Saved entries
☆ ☆ ☆ ☆ ☆ ☆ ☆

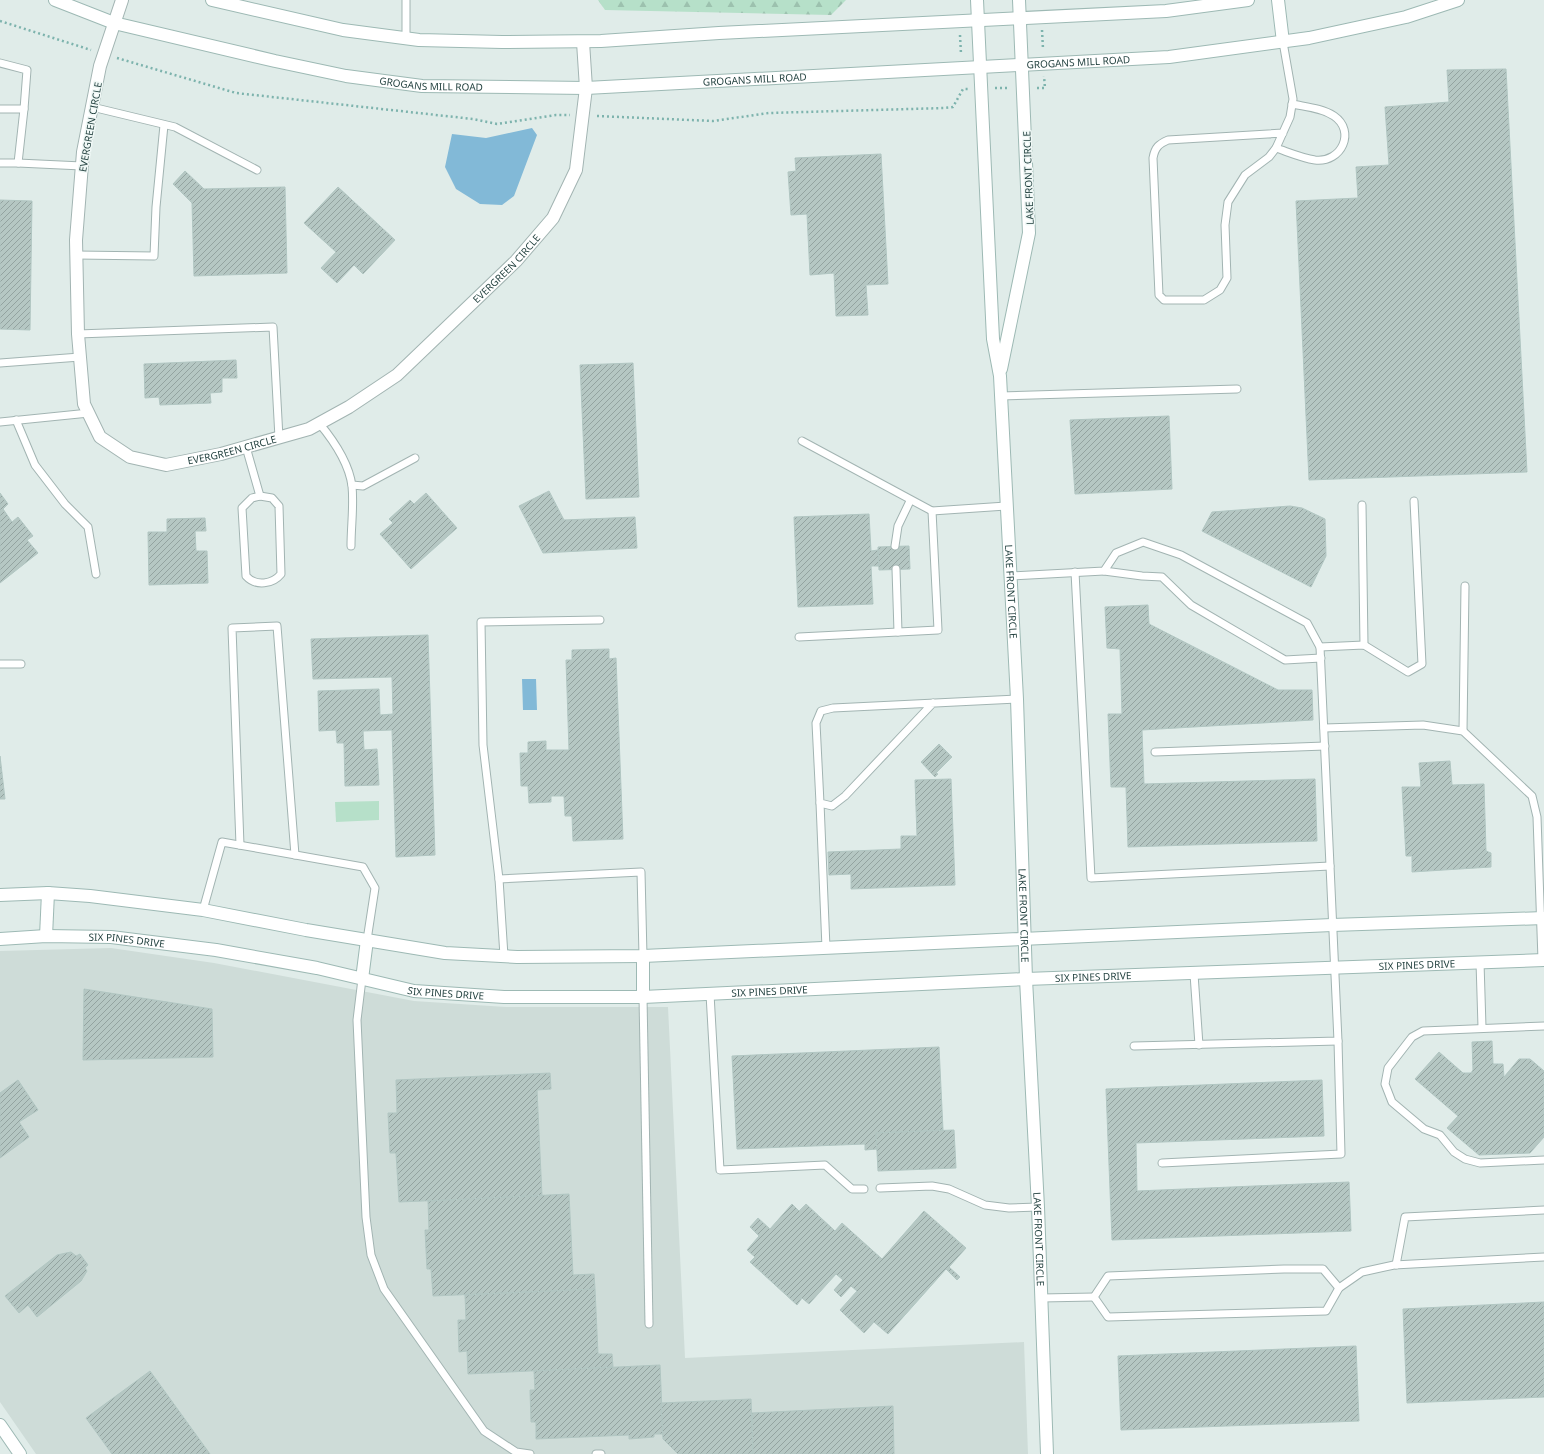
<svg xmlns="http://www.w3.org/2000/svg" width="1544" height="1454" font-family="'Noto Sans',sans-serif">
  <defs>
    <pattern id="forest-firs" width="22" height="20" patternUnits="userSpaceOnUse"><rect width="22" height="20" fill="#b6e0c9"/><path d="M5 1l3.5 6h-7zM16 11l3.5 6h-7z" fill="#9cc1ae"/></pattern>
    <pattern id="building-hatch" width="6" height="6" patternUnits="userSpaceOnUse"><rect width="6" height="6" fill="#b5c7c3"/><path d="M-1 1l2-2M0 6l6-6M5 7l2-2" fill="none" stroke="#93a3a0"/></pattern>
  </defs>
  <rect width="100%" height="100%" fill="#e0ece9"/>
  <!-- built -->
  <path fill="#cedcd8" d="M111,948l103,15 200,38 92,6h162l17,351 339,-16 4,112h-992l-36,-52v-451z"/>
  <!-- green -->
  <path fill="#b6e0c9" d="M379,801v19l-43,2 -1,-20z"/>
  <!-- forest -->
  <path fill="url(#forest-firs)" d="M598,0h248l-15,15 -226,-5z"/>
  <!-- water -->
  <g fill="#82b9d7">
    <path d="M532,128l5,7 -23,61 -12,9 -22,-1 -24,-15 -11,-22 7,-33 34,4z"/>
    <path d="M522,679h14l1,31h-14z"/>
  </g>
  <!-- building -->
  <g fill="url(#building-hatch)" stroke="#b1c6c2">
    <path d="M1506,69l21,403 -218,8 -13,-279 62,-3 -2,-31 33,-2 -4,-58 64,-5 -2,-32z"/>
    <path d="M881,154l7,130 -22,1 2,30 -32,1 -2,-43 -24,2 -3,-61 -16,1 -3,-43 8,-1 -1,-13z"/>
    <path d="M185,171l19,18 81,-2 2,86 -93,3 -2,-73 -19,-19z"/>
    <path d="M338,187l57,53 -32,34 -9,-9 -17,18 -16,-15 15,-16 -32,-29z"/>
    <path d="M0,200l32,1 -2,129 -30,-1z"/>
    <path d="M236,360l1,18h-15v14l-12,1 1,10 -51,2 -1,-8 -14,1 -1,-34z"/>
    <path d="M633,363l6,134 -53,2 -6,-134z"/>
    <path d="M1169,416l3,73 -97,5 -5,-74z"/>
    <path d="M549,491l15,29 71,-3 2,31 -94,5 -24,-47z"/>
    <path d="M0,493l8,11 -5,5 9,13 6,-5 15,19 -6,4 11,13 -38,30z"/>
    <path d="M426,493l31,35 -46,41 -31,-35 13,-11 -4,-4 21,-19 4,4z"/>
    <path d="M1290,506l12,2 23,11 1,37 -15,31 -109,-56 10,-19z"/>
    <path d="M869,514l2,37 7,-1 1,16h-8l2,38 -75,3 -4,-90z"/>
    <path d="M205,518l1,13h-11l1,20h11l1,32 -59,2 -1,-53h19v-13z"/>
    <path d="M909,546l1,23 -31,1 -1,-23z"/>
    <path d="M1148,605l1,19 129,66h34l1,30 -171,10 2,54 171,-5 2,62 -189,6 -2,-60h-15l-3,-73h14l-2,-65 -13,-1 -2,-41z"/>
    <path d="M428,635l7,220 -39,2 -4,-127 -29,1 1,19 13,-1 2,36 -34,1 -1,-43h-7l-1,-13 -17,1 -1,-40 61,-2 1,26 13,-1 -1,-37 -79,2 -2,-40z"/>
    <path d="M609,649v10l7,-1 7,181 -50,2 -1,-25h-7l-1,-20h-13v6l-22,1 -1,-17h-7l-1,-33h8v-11l18,-1v9h23l-3,-90h6v-10z"/>
    <path d="M939,744l13,13 -16,16 2,1 -3,3 -14,-15z"/>
    <path d="M0,756l5,43h-5z"/>
    <path d="M1450,761l2,24 32,-1 2,67 5,2v14l-79,5v-16h-6l-4,-69h19l-2,-24z"/>
    <path d="M951,779l4,106 -104,4v-15l-22,1 -1,-23 73,-3v-13h16l-2,-56z"/>
    <path d="M84,989l128,20 1,48 -130,3z"/>
    <path d="M1492,1041l1,23h10l1,13 15,-18h11l14,12v66l-14,16 -51,2 -32,-27 11,-12 -43,-37 24,-27 24,21h8l2,-3 -1,-28z"/>
    <path d="M939,1047l4,83 -67,3 1,16 -12,1v-6l-128,5 -5,-93z"/>
    <path d="M550,1073l1,16 -14,1 5,106 -143,6 -3,-49h-6l-2,-40h9l-1,-33z"/>
    <path d="M18,1080l20,30 -19,12 10,15 -29,21v-65z"/>
    <path d="M1322,1080l2,56 -188,7 1,48 212,-9 2,49 -239,9 -6,-151z"/>
    <path d="M954,1130l2,38 -78,3 -2,-38z"/>
    <path d="M569,1194l4,81 21,-1 1,15 -162,7 -2,-27h-4l-2,-39h4l-1,-29z"/>
    <path d="M792,1204l7,7 7,-7 29,27 7,-8 40,36 42,-48 42,37 -17,19 11,10 -3,3 -11,-11 -58,65 -14,-12 -10,11 -24,-23 17,-19 -6,-5 -10,11 -7,-7 9,-10 -7,-6 -27,30 -7,-6 -5,7 -47,-43 5,-5 -8,-7 12,-14 -9,-9 8,-9 12,11z"/>
    <path d="M71,1252l5,4 4,-2 8,11 -3,3 2,3 -6,10 -44,36 -9,-12 -9,8 -14,-17 52,-41z"/>
    <path d="M595,1289l3,65h14l1,13 -145,7 -1,-23 -8,1 -1,-32h8l-1,-25z"/>
    <path d="M1544,1302v95l-137,6 -4,-94z"/>
    <path d="M1356,1346l3,75 -238,9 -3,-74z"/>
    <path d="M660,1365l3,69h-9v3l-25,2v-4l-93,4v-17h-5l-1,-32h5l-1,-19z"/>
    <path d="M150,1371l60,83h-98l-26,-36z"/>
    <path d="M751,1399l2,55h-75l-15,-15 -2,-36z"/>
    <path d="M893,1406l1,48h-141l-1,-41z"/>
  </g>
  <g fill="none" stroke-linecap="round" stroke-linejoin="round">
    <!-- lane casing -->
    <g stroke="#a2b4b2" stroke-width="9">
      <g id="lane">
        <path d="M406,38v-38"/>
        <path d="M1283,42l10,57 -3,18 -14,31 -7,9 -24,18 -17,27 -3,23 2,53 -7,12 -16,10h-40l-5,-5 -6,-137c2,-11 6,-14 15,-18l115,-7"/>
        <path d="M0,63l27,7 -3,39h-24"/>
        <path d="M92,107l83,20 82,43"/>
        <path d="M1276,148c12,4 26,10 39,12 27,3 41,-29 19,-44 -12,-8 -28,-9 -42,-12"/>
        <path d="M0,163h18l6,-54"/>
        <path d="M18,163l64,3"/>
        <path d="M76,255l78,1 2,-49 8,-82"/>
        <path d="M78,334l195,-7 6,111"/>
        <path d="M0,363l80,-6"/>
        <path d="M1000,396l237,-7"/>
        <path d="M16,420l19,45 30,39 23,23 8,47"/>
        <path d="M0,422l89,-9"/>
        <path d="M319,423c15,18 30,40 33,63 2,20 -1,40 -1,60"/>
        <path d="M802,441l130,70 74,-5"/>
        <path d="M246,447l14,49"/>
        <path d="M352,485l11,1 52,-28"/>
        <path d="M260,496l12,2 7,8 2,68c-8,10 -25,13 -35,2l-4,-68 10,-10z"/>
        <path d="M1362,505l2,140"/>
        <path d="M895,546l3,-20 12,-25"/>
        <path d="M896,569l2,63"/>
        <path d="M1104,571l38,5 20,1 29,28 94,55 36,-2"/>
        <path d="M1075,572l16,306 239,-12"/>
        <path d="M1010,576l94,-5 12,-18 27,-11 38,13 126,68 13,24 18,394 -204,5"/>
        <path d="M799,637l139,-7 -6,-119"/>
        <path d="M1320,647l44,-2 44,27 14,-8 -8,-163"/>
        <path d="M0,664h21"/>
        <path d="M933,703l-88,93 -13,10 -12,-3 -4,-80 5,-12 12,-3 184,-9"/>
        <path d="M1324,728l99,-3 40,6 69,65 5,21 5,143"/>
        <path d="M1463,731l2,-145"/>
        <path d="M1155,752l170,-6"/>
        <path d="M820,803l6,145"/>
        <path d="M240,845l-8,-217 45,-2 18,229"/>
        <path d="M499,879l142,-7 2,84"/>
        <path d="M203,910l19,-68 141,25 12,21 -8,52"/>
        <path d="M504,956l-5,-77 -16,-134 -2,-123 119,-2"/>
        <path d="M1480,962l2,65"/>
        <path d="M1194,974l5,71"/>
        <path d="M362,979l-5,41 9,197 5,38 13,34 100,142 32,21 14,2"/>
        <path d="M710,994l10,176 105,-5 27,24h12"/>
        <path d="M643,997l6,327"/>
        <path d="M1544,1026l-121,5 -11,6 -24,31 -3,16 7,18 32,27 16,6 14,17 11,7 15,4 64,-3"/>
        <path d="M1162,1163l179,-9 -3,-113"/>
        <path d="M880,1188l52,-2 17,3 36,16 24,3 29,-1"/>
        <path d="M1396,1265l9,-48 139,-7"/>
        <path d="M1094,1297l14,20 218,-6 13,-23 23,-16 32,-7 150,-8"/>
        <path d="M1094,1297l14,-21 176,-7h39l16,19"/>
        <path d="M1041,1298l53,-1"/>
        <path d="M596,1454h5"/>
      </g>
    </g>
    <!-- street casing -->
    <g stroke="#a2b4b2" stroke-width="14">
      <g id="street">
        <path id="s1" d="M122,0l-22,66 -17,86 -7,88 2,94 6,70 16,33 30,20 36,8 55,-11 88,-25 40,-22 48,-32 119,-114 37,-43 23,-48 10,-82 -3,-46"/>
      </g>
    </g>
    <!-- secondary casing -->
    <g stroke="#9db9b4" stroke-width="14">
      <g id="secondary">
        <path id="s2" d="M55,0l59,23 161,38 71,15 76,10 164,2 583,-31 140,-19 97,-21 52,-17"/>
        <path d="M212,0l131,30 76,10 83,2 99,-1 118,-8 447,-22 82,-11"/>
        <path id="s3" d="M977,0l16,339 7,37 17,323 9,280 12,228 9,247"/>
        <path d="M1278,0l5,42"/>
        <path d="M1001,369l28,-136 -10,-233"/>
        <path d="M0,895l48,-2 42,3 113,14 103,20 139,23 72,4 126,-1 689,-31 212,-7"/>
        <path d="M46,936l2,-43"/>
        <path id="s4" d="M0,939l46,-3 65,1 105,13 101,18 97,23 90,6h139l383,-18 518,-19"/>
        <path d="M643,956v41"/>
        <path d="M362,979l5,-39"/>
        <path d="M0,1425l20,29"/>
      </g>
    </g>
    <!-- path -->
    <g stroke="#7db3ad" stroke-width="2.5" stroke-dasharray="2 3" stroke-linecap="butt">
      <path d="M0,21l91,29"/>
      <path d="M1042,30l1,19"/>
      <path d="M960,35l1,19"/>
      <path d="M117,58l119,35 237,26 24,5 59,-9h14"/>
      <path d="M995,88h15"/>
      <path d="M1037,88h8l-1,-12"/>
      <path d="M597,116l116,5 56,-8 176,-5 8,-1 10,-18h5"/>
    </g>
    <!-- lane -->
    <use href="#lane" stroke="#fff" stroke-width="7"/>
    <!-- street -->
    <use href="#street" stroke="#fff" stroke-width="12"/>
    <!-- secondary -->
    <use href="#secondary" stroke="#fff" stroke-width="12"/>
  </g>
  <g text-anchor="middle" dominant-baseline="central" stroke-width="3" stroke-linejoin="round" paint-order="stroke">
    <!-- street labels -->
    <g font-size="10" fill="#1f3e3c" stroke="#f0f8f6">
      <text stroke="none"><textPath href="#s2" startOffset="1035">GROGANS MILL ROAD</textPath></text>
      <text stroke="none"><textPath href="#s2" startOffset="711">GROGANS MILL ROAD</textPath></text>
      <text stroke="none"><textPath href="#s2" startOffset="387">GROGANS MILL ROAD</textPath></text>
      <text transform="translate(90 127) rotate(-80)">EVERGREEN CIRCLE</text>
      <text transform="translate(1028 178) rotate(-92)">LAKE FRONT CIRCLE</text>
      <text stroke="none"><textPath href="#s1" startOffset="923">EVERGREEN CIRCLE</textPath></text>
      <text stroke="none"><textPath href="#s1" startOffset="587">EVERGREEN CIRCLE</textPath></text>
      <text stroke="none"><textPath href="#s3" startOffset="593">LAKE FRONT CIRCLE</textPath></text>
      <text stroke="none"><textPath href="#s3" startOffset="917">LAKE FRONT CIRCLE</textPath></text>
      <text stroke="none"><textPath href="#s4" startOffset="127">SIX PINES DRIVE</textPath></text>
      <text stroke="none"><textPath href="#s4" startOffset="1423">SIX PINES DRIVE</textPath></text>
      <text stroke="none"><textPath href="#s4" startOffset="1099">SIX PINES DRIVE</textPath></text>
      <text stroke="none"><textPath href="#s4" startOffset="775">SIX PINES DRIVE</textPath></text>
      <text stroke="none"><textPath href="#s4" startOffset="451">SIX PINES DRIVE</textPath></text>
      <text stroke="none"><textPath href="#s3" startOffset="1241">LAKE FRONT CIRCLE</textPath></text>
    </g>
  </g>
</svg>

☆ ☆ ☆ ☆ ☆ ☆ ☆

- What you are asked to do -
Only lines that hold the string "linejoin" belong in the answer, so copy every one of them from the records.

- Exercise result -
  <g fill="none" stroke-linecap="round" stroke-linejoin="round">
  <g text-anchor="middle" dominant-baseline="central" stroke-width="3" stroke-linejoin="round" paint-order="stroke">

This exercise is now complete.